Alte Konten sorgen für neuen Ärger: Erbstreit vor Gericht
In einem aufsehenerregenden Fall vor dem Oberlandesgericht Hamm deuteten die Richter an, dass die Erben jüdischer Familien aus der Zeit des Nationalsozialismus möglicherweise keine weiteren Informationen zu alten Konten erwarten können. Der Senat stellte in seiner vorläufigen Einschätzung klar, dass sämtliche Ansprüche der Erben, die ihren Ursprung in dieser Zeit haben, vermutlich verjährt sind. Diese Feststellung könnte Auswirkungen auf zahlreiche ähnliche Verfahren haben, die sich mit der Aufarbeitung von Vermögensfragen aus der Nazizeit beschäftigen.
Ein Urenkel eines jüdischen Metzgermeisters aus Hagen kämpft momentan darum, Einblick in die Unterlagen eines Kontos bei der Sparkasse an Volme und Ruhr zu erhalten.
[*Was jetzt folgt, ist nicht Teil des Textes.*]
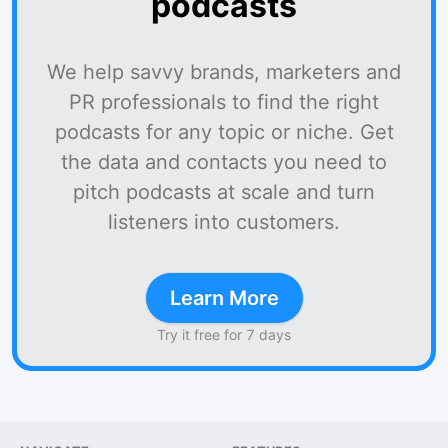
podcasts
We help savvy brands, marketers and
PR professionals to find the right
podcasts for any topic or niche. Get
the data and contacts you need to
pitch podcasts at scale and turn
listeners into customers.
Learn More
Try it free for 7 days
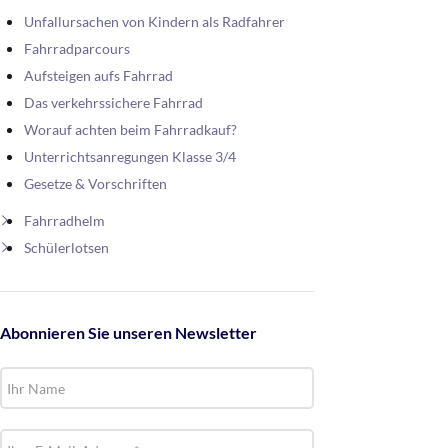
Unfallursachen von Kindern als Radfahrer
Fahrradparcours
Aufsteigen aufs Fahrrad
Das verkehrssichere Fahrrad
Worauf achten beim Fahrradkauf?
Unterrichtsanregungen Klasse 3/4
Gesetze & Vorschriften
Fahrradhelm
Schülerlotsen
Abonnieren Sie unseren Newsletter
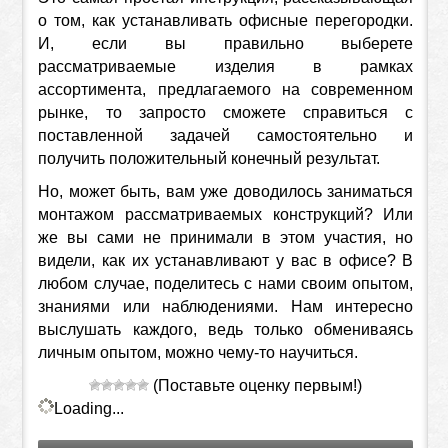
о том, как устанавливать офисные перегородки.
И, если вы правильно выберете
рассматриваемые изделия в рамках
ассортимента, предлагаемого на современном
рынке, то запросто сможете справиться с
поставленной задачей самостоятельно и
получить положительный конечный результат.
Но, может быть, вам уже доводилось заниматься
монтажом рассматриваемых конструкций? Или
же вы сами не принимали в этом участия, но
видели, как их устанавливают у вас в офисе? В
любом случае, поделитесь с нами своим опытом,
знаниями или наблюдениями. Нам интересно
выслушать каждого, ведь только обмениваясь
личным опытом, можно чему-то научиться.
(Поставьте оценку первым!)
Loading...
Sein Ziel ist es nicht nur, mehr über das Schicksal des damaligen Familienvermögens zu erfahren, sondern auch möglicherweise eine Auszahlung des vermutlichen Geldbestands zu erwirken. Die Bank indes weist darauf hin, dass die Forderungen unbegründet seien.
Das endgültige Urteil des Gerichts wird für den 7. Mai erwartet. Dieser Fall könnte exemplarisch für die komplizierte juristische Aufarbeitung von Vermögensfragen aus der Zeit der Judenverfolgung stehen und viele betrifft die Frage, wie weit die Verantwortung heutiger Institutionen für die Vergangenheit reicht.